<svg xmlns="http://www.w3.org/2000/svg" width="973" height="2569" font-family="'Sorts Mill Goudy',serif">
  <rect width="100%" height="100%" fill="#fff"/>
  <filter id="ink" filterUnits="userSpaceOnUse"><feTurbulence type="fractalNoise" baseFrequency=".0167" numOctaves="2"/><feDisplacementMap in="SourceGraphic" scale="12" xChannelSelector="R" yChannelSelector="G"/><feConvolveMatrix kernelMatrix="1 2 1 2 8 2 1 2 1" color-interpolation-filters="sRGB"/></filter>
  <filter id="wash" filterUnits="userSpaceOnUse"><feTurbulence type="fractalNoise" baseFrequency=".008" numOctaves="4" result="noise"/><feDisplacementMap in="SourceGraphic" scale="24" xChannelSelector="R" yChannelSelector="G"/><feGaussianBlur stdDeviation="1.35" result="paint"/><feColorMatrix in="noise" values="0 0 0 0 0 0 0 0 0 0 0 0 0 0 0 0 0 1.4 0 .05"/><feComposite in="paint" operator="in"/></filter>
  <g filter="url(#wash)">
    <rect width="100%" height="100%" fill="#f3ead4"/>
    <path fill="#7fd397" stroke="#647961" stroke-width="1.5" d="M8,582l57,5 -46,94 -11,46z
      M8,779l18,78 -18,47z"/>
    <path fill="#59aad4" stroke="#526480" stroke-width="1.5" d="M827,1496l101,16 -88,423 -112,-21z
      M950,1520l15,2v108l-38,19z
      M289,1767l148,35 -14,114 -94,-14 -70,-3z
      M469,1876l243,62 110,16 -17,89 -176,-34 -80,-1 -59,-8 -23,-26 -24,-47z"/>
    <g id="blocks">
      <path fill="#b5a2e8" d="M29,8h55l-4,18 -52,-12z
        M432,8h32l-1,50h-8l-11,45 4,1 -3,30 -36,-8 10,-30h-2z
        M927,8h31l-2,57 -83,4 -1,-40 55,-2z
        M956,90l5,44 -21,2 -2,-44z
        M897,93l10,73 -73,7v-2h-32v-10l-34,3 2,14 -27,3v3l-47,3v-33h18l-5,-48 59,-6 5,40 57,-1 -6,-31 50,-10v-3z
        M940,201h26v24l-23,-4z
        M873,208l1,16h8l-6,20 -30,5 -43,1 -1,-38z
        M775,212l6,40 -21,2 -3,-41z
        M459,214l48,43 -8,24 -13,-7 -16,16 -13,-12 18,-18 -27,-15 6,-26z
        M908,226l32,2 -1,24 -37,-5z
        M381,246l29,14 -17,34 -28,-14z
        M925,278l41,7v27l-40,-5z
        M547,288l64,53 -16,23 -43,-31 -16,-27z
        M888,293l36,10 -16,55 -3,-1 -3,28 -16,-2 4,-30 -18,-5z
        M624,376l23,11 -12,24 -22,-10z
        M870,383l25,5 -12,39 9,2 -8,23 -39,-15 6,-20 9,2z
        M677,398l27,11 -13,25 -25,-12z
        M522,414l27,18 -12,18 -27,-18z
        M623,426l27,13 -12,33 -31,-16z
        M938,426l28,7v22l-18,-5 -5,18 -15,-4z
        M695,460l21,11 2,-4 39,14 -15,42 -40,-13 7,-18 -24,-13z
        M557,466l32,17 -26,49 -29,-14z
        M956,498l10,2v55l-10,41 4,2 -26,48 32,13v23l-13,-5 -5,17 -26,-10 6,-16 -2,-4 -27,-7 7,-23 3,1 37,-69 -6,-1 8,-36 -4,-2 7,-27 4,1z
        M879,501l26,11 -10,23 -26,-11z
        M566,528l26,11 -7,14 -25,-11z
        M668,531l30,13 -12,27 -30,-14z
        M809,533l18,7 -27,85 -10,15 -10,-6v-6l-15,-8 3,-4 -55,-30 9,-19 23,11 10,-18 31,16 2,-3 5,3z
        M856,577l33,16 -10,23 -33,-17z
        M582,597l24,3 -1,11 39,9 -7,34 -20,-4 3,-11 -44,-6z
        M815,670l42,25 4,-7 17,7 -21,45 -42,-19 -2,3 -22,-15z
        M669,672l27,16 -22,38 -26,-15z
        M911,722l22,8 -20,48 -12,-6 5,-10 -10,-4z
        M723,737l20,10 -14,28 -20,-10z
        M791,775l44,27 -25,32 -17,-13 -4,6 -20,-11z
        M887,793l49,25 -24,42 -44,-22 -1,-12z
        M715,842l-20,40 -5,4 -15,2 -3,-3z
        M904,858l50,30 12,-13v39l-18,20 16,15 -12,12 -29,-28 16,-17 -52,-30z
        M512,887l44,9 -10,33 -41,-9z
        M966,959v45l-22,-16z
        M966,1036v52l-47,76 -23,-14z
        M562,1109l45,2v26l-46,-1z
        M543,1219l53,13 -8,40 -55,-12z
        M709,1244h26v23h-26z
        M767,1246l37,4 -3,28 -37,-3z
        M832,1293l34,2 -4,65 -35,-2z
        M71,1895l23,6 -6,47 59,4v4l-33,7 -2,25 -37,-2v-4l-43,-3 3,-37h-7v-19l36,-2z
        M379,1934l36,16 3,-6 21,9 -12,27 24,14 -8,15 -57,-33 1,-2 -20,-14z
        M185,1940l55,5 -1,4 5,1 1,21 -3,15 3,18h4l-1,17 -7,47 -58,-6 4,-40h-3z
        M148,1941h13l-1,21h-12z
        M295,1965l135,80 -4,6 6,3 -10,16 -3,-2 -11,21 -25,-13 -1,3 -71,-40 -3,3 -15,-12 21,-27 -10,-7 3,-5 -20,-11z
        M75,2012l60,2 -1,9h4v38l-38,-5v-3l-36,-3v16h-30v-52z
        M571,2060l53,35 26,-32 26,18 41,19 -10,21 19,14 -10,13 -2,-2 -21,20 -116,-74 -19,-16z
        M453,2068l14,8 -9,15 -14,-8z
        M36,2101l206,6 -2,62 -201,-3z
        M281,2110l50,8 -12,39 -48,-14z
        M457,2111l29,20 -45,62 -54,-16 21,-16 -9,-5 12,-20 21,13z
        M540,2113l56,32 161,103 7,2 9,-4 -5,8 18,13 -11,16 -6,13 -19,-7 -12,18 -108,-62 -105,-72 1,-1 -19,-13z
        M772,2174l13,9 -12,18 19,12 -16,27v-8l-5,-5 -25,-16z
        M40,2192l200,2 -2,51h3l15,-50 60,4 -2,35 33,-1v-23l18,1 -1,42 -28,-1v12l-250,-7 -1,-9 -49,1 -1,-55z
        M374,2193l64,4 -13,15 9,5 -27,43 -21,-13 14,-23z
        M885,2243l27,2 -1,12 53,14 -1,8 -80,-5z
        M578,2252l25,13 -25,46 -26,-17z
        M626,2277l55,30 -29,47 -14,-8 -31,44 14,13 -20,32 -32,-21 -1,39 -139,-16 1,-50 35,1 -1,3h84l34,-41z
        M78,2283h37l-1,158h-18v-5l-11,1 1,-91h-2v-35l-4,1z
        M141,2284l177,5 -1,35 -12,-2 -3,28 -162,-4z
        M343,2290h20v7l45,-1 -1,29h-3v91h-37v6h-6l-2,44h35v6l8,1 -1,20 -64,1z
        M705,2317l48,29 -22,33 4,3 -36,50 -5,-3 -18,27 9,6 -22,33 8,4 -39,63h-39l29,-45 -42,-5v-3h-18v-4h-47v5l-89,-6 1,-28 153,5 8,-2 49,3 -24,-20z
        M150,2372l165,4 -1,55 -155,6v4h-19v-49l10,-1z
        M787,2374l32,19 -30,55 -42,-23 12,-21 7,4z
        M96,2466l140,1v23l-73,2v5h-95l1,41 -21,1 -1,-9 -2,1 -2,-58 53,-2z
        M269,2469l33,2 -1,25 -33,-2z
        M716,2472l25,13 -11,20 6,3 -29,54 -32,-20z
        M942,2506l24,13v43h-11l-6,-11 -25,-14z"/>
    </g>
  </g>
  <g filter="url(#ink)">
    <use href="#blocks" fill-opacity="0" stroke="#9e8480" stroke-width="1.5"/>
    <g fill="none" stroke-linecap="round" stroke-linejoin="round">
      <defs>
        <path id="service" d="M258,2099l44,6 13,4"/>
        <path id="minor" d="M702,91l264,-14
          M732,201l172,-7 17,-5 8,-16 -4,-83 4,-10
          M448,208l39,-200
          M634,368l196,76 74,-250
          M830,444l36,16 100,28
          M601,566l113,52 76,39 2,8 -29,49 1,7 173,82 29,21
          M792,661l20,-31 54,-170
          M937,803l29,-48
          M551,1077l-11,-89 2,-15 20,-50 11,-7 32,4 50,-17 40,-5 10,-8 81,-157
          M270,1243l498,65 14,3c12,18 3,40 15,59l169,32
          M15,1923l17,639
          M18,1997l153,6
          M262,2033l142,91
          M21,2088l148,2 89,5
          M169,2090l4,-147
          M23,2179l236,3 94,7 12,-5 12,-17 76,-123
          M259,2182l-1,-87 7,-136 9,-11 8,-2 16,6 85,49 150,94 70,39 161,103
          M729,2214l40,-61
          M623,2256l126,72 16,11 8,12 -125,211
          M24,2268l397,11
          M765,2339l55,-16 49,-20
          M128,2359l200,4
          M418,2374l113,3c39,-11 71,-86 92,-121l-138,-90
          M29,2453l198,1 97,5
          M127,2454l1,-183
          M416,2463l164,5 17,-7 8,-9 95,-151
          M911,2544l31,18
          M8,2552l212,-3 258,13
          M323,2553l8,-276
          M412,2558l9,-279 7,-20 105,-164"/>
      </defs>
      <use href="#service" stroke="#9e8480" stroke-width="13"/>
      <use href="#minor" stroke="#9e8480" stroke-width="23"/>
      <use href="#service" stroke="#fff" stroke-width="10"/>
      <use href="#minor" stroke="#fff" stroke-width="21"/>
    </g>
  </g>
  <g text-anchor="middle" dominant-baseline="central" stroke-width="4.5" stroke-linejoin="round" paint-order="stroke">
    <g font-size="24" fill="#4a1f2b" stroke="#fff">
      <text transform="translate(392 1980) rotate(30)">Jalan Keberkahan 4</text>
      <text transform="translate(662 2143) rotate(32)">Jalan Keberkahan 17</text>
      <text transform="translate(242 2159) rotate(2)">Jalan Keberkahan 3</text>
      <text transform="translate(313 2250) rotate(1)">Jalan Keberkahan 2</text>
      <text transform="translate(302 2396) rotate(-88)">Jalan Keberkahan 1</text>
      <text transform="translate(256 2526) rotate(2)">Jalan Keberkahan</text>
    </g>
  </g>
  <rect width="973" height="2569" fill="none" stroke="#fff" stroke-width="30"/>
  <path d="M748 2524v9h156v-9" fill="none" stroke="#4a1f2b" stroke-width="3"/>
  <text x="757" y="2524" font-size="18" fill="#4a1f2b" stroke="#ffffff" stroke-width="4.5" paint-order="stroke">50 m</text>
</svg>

|---|

__What you are asked to do__: Restate word for word only the lines above from the line containing "M815,670l42,25 4,-7 17,7" to the line containing "M78,2283h37l-1,158h-18v-5l-11,1 1,-91h-2v-35l-4,1z", both of them included.

__Expected answer__:
        M815,670l42,25 4,-7 17,7 -21,45 -42,-19 -2,3 -22,-15z
        M669,672l27,16 -22,38 -26,-15z
        M911,722l22,8 -20,48 -12,-6 5,-10 -10,-4z
        M723,737l20,10 -14,28 -20,-10z
        M791,775l44,27 -25,32 -17,-13 -4,6 -20,-11z
        M887,793l49,25 -24,42 -44,-22 -1,-12z
        M715,842l-20,40 -5,4 -15,2 -3,-3z
        M904,858l50,30 12,-13v39l-18,20 16,15 -12,12 -29,-28 16,-17 -52,-30z
        M512,887l44,9 -10,33 -41,-9z
        M966,959v45l-22,-16z
        M966,1036v52l-47,76 -23,-14z
        M562,1109l45,2v26l-46,-1z
        M543,1219l53,13 -8,40 -55,-12z
        M709,1244h26v23h-26z
        M767,1246l37,4 -3,28 -37,-3z
        M832,1293l34,2 -4,65 -35,-2z
        M71,1895l23,6 -6,47 59,4v4l-33,7 -2,25 -37,-2v-4l-43,-3 3,-37h-7v-19l36,-2z
        M379,1934l36,16 3,-6 21,9 -12,27 24,14 -8,15 -57,-33 1,-2 -20,-14z
        M185,1940l55,5 -1,4 5,1 1,21 -3,15 3,18h4l-1,17 -7,47 -58,-6 4,-40h-3z
        M148,1941h13l-1,21h-12z
        M295,1965l135,80 -4,6 6,3 -10,16 -3,-2 -11,21 -25,-13 -1,3 -71,-40 -3,3 -15,-12 21,-27 -10,-7 3,-5 -20,-11z
        M75,2012l60,2 -1,9h4v38l-38,-5v-3l-36,-3v16h-30v-52z
        M571,2060l53,35 26,-32 26,18 41,19 -10,21 19,14 -10,13 -2,-2 -21,20 -116,-74 -19,-16z
        M453,2068l14,8 -9,15 -14,-8z
        M36,2101l206,6 -2,62 -201,-3z
        M281,2110l50,8 -12,39 -48,-14z
        M457,2111l29,20 -45,62 -54,-16 21,-16 -9,-5 12,-20 21,13z
        M540,2113l56,32 161,103 7,2 9,-4 -5,8 18,13 -11,16 -6,13 -19,-7 -12,18 -108,-62 -105,-72 1,-1 -19,-13z
        M772,2174l13,9 -12,18 19,12 -16,27v-8l-5,-5 -25,-16z
        M40,2192l200,2 -2,51h3l15,-50 60,4 -2,35 33,-1v-23l18,1 -1,42 -28,-1v12l-250,-7 -1,-9 -49,1 -1,-55z
        M374,2193l64,4 -13,15 9,5 -27,43 -21,-13 14,-23z
        M885,2243l27,2 -1,12 53,14 -1,8 -80,-5z
        M578,2252l25,13 -25,46 -26,-17z
        M626,2277l55,30 -29,47 -14,-8 -31,44 14,13 -20,32 -32,-21 -1,39 -139,-16 1,-50 35,1 -1,3h84l34,-41z
        M78,2283h37l-1,158h-18v-5l-11,1 1,-91h-2v-35l-4,1z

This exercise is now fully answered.